Task directions: In the records below, find the line that contains "[569,104,634,119] algorithm ->" and repeat it, along with each line after it, exactly as written.

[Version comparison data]

== == ==

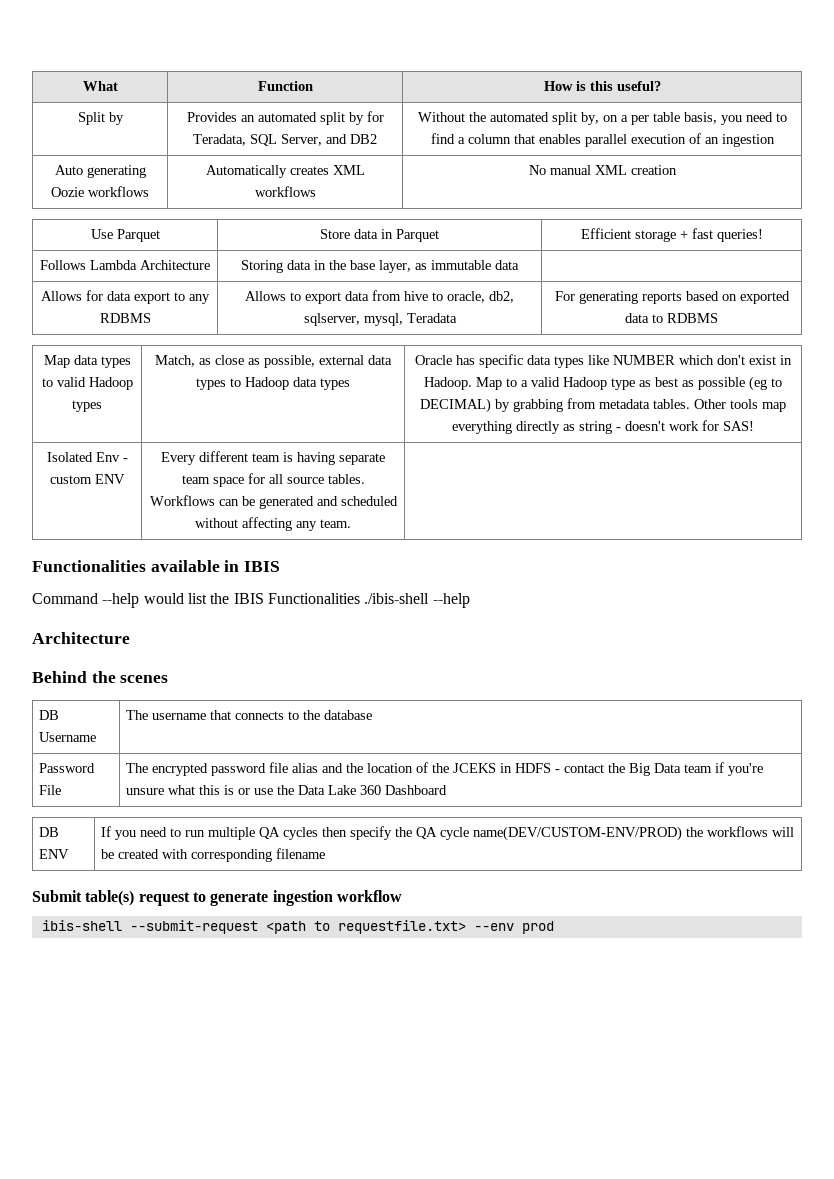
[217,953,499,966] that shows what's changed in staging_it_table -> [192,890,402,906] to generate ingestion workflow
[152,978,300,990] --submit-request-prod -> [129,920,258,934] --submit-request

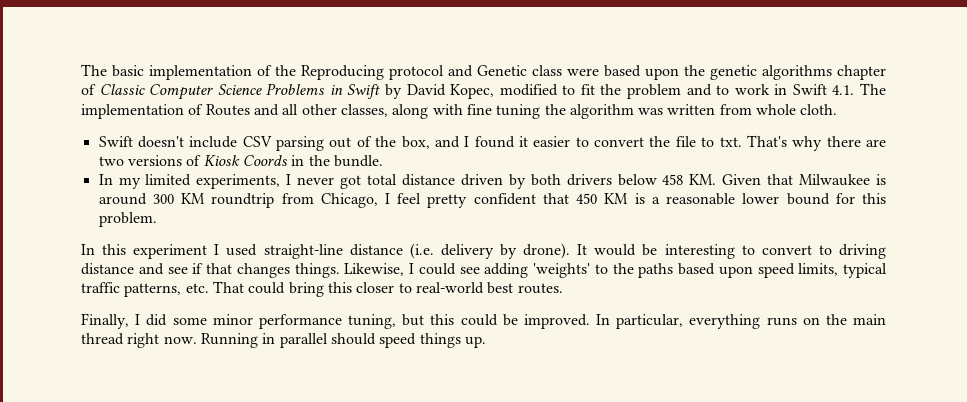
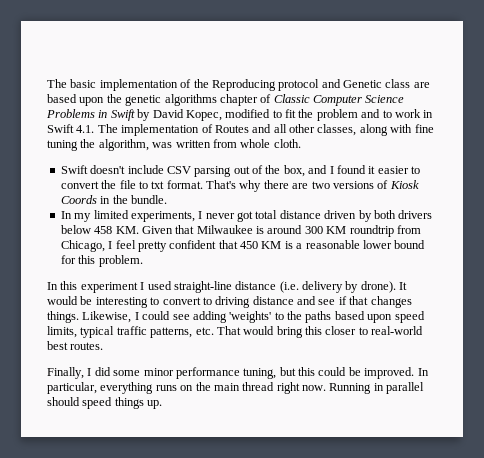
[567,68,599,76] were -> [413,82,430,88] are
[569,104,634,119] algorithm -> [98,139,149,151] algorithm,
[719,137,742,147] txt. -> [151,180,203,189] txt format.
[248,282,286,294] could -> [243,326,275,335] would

== == ==

Output of the task:
[569,104,634,119] algorithm -> [98,139,149,151] algorithm,
[719,137,742,147] txt. -> [151,180,203,189] txt format.
[248,282,286,294] could -> [243,326,275,335] would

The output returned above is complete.